The foundation also oversees a general fund.
Each year, board members award funds to civic and charitable groups which apply for grants for specific projects.
In 2012, the foundation gave away $110,700 to more than 20 organizations.
To qualify for a grant, an organization must have a 501(c)(3) tax-exempt status.
“Sometimes, we receive applications from groups that are not registered as non-profits, or people ask us if we can make grants to individuals with emergency needs, but we can’t do that,” Rhodes said. “The community foundation has to operate according to stringent state and federal rules and regulations.”
Money for the foundation’s general fund grants comes primarily from an annual spring gala.
“We had our first gala five years ago,” said Neuville, who chairs the fundraising committee.

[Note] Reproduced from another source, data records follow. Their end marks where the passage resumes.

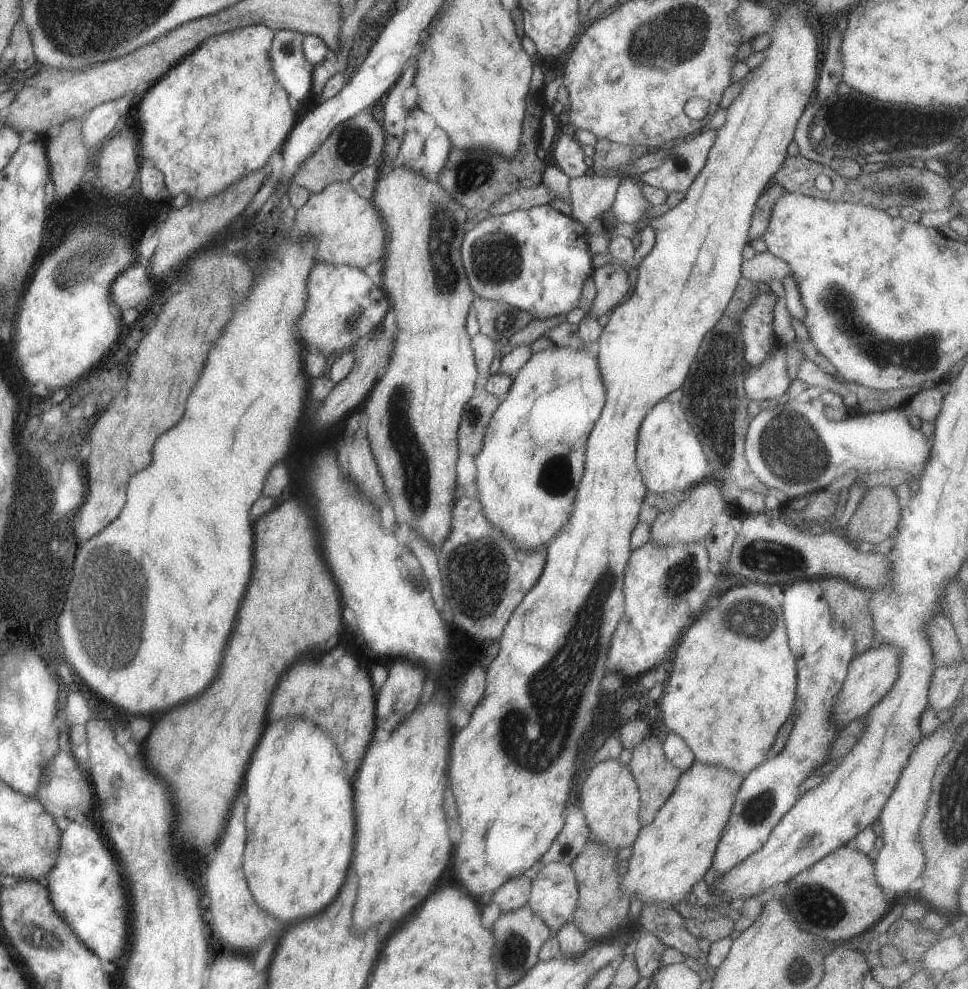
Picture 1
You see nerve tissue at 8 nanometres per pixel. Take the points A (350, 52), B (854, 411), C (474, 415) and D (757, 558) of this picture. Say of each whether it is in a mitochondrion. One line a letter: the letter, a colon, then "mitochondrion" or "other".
A: other
B: other
C: mitochondrion
D: mitochondrion

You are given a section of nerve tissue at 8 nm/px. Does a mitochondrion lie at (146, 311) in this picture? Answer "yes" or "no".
no

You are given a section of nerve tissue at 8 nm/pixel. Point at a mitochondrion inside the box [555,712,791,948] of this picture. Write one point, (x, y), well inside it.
(761, 804)

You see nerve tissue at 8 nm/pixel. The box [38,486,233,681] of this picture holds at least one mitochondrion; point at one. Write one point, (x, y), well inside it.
(48, 532)

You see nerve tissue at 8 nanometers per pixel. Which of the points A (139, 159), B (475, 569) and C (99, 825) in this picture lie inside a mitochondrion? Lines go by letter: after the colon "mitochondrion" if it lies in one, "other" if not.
A: other
B: mitochondrion
C: other

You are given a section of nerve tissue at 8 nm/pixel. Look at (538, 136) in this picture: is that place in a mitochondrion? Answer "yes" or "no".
no

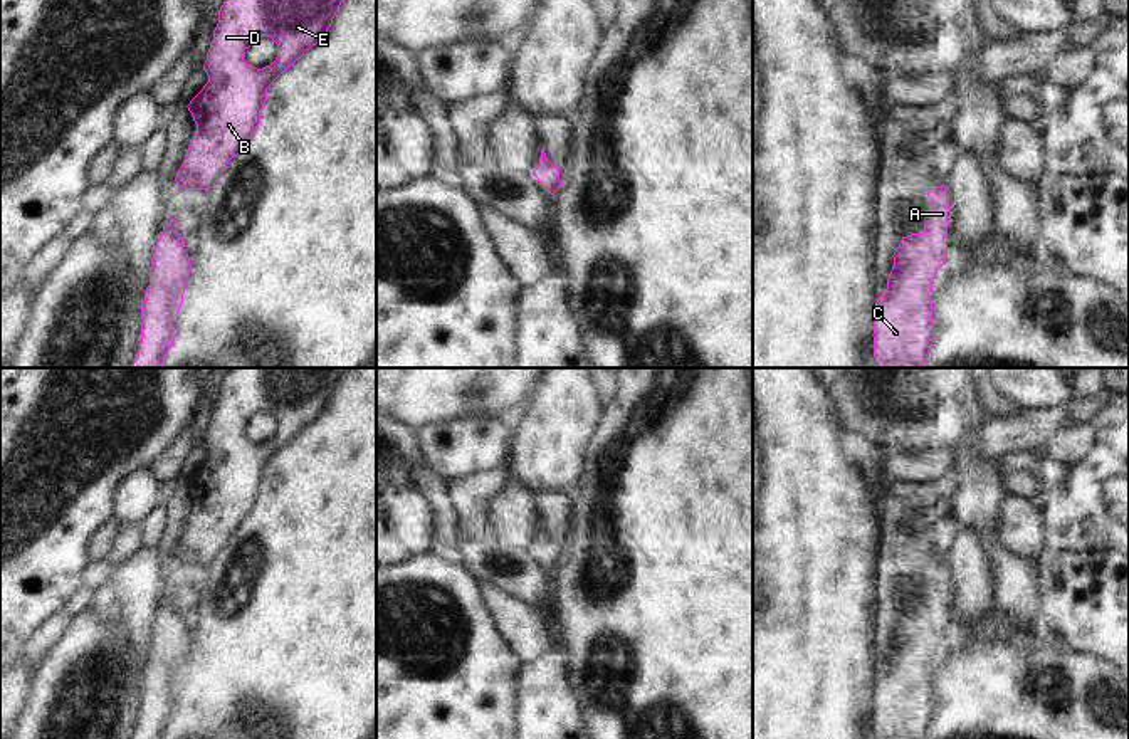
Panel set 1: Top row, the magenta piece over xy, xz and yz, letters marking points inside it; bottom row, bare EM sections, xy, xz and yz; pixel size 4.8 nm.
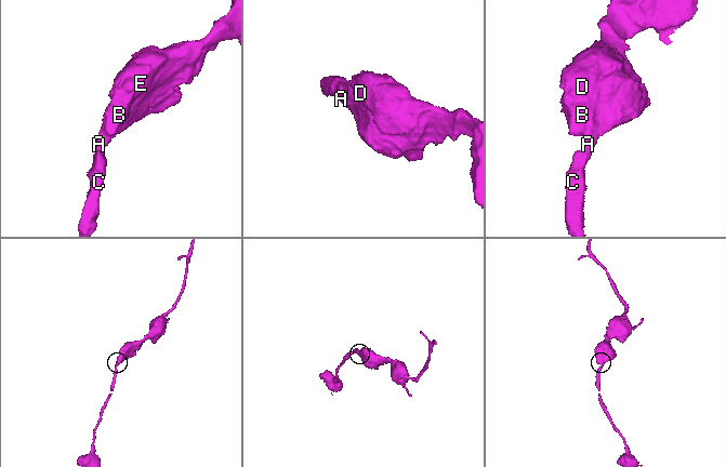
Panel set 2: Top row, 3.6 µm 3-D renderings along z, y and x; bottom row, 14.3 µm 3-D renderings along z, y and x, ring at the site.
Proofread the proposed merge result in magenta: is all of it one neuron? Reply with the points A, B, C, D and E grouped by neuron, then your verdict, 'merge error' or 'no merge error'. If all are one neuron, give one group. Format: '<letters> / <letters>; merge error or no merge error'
A B C D E; no merge error

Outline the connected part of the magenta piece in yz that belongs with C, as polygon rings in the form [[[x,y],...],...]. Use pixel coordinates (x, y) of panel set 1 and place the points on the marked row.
[[[946,186],[927,191],[932,202],[932,218],[922,233],[902,237],[894,252],[894,267],[887,279],[885,294],[875,302],[874,311],[874,358],[875,368],[922,368],[934,343],[932,324],[932,280],[948,259],[948,225],[951,220]]]

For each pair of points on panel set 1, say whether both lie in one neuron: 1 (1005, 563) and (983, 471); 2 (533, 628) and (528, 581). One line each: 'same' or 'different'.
1: same
2: different

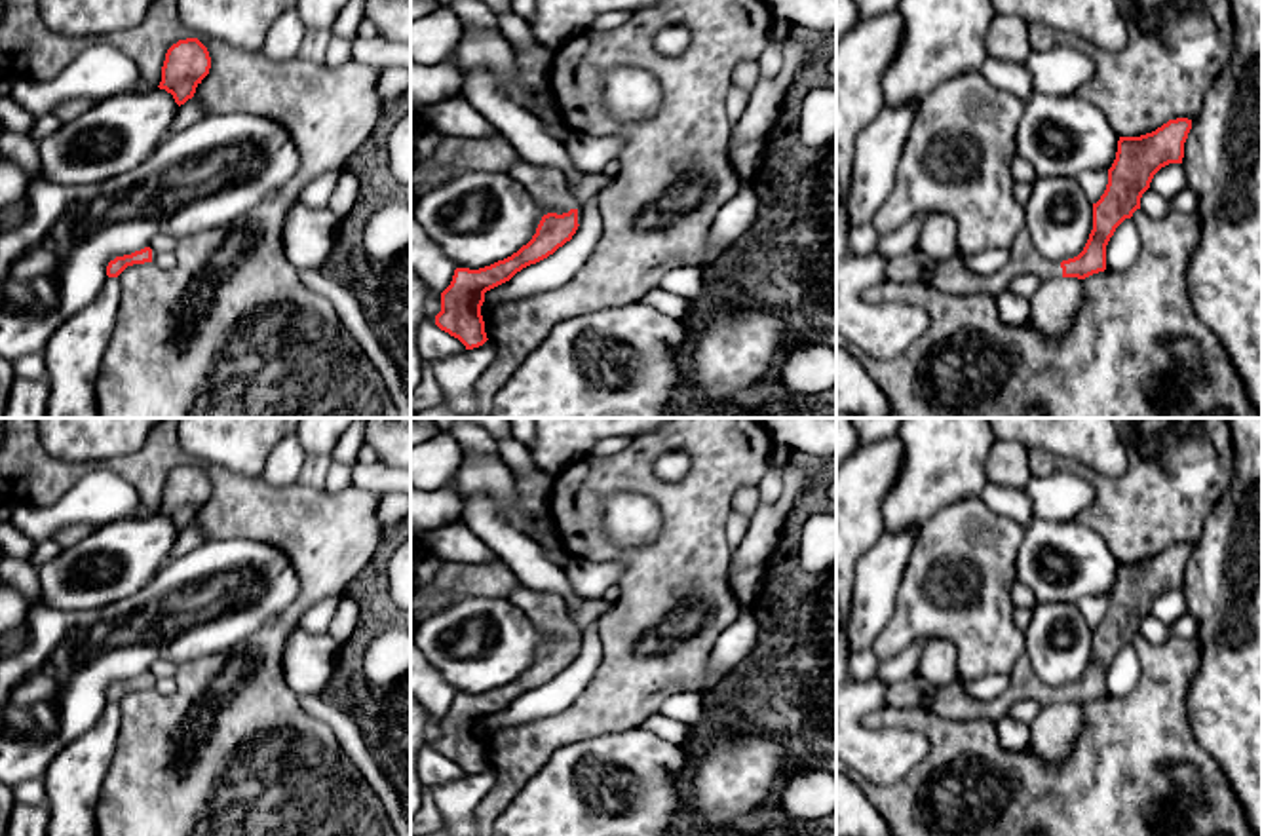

He noted that 42 people attended the first gala. Their donations allowed the foundation to give away $40,000 in grants.
Attendance at the gala has grown each year. This year, more than 100 people attended the gala, which raised more than $110,000.
A donor covers the gala’s cost each year so all of the donations either go to grants that year or in subsequent years if the foundation does not receive enough qualified applications.
Other members of the fundraising committee include Archie Overby, Chris Anthony, Christine Faulks, Chris Mischler, Juergen Zirnstein, Ray Hutchinson, Sharon Peterson, Jan Bax and Jack Rhodes.
“Angie Wanty does a lot of the organizational work for the committee,” Neuville said.
The deadline for 2013 grant applications to the Waupaca Area Community Foundation is Monday, July 1.
Rhodes encouraged all qualified area organizations to apply for the annual grants.
Decisions will be announced in August, and the grants will be distributed at a banquet in early October.
For the first four years, the Waupaca Area Community Foundation worked closely with the Appleton-based Community Foundation of the Fox Valley Region.
The larger, more established organization provided expertise on financial matters, taxes and administrative support.
In 2007, the Waupaca foundation became an affiliate of the Fox Valley foundation. It became part of a larger investment structure.
“Our money is held separately in the Waupaca Area Community Foundation’s family of funds,” Rhodes said, comparing the larger foundation to a bank and the local foundation to an account holder at that bank. “Our local board decides where that money goes.”
Beginning July 1, Rhodes will begin a one-year term as chairman of the board of the Community Foundation for the Fox Valley Region.
When asked about the future of the WACF, Rhodes is optimistic, “Our community foundation should be a permanent part now of Waupaca’s future. I hope it will be helping to create good things in the Waupaca area for decades to come.”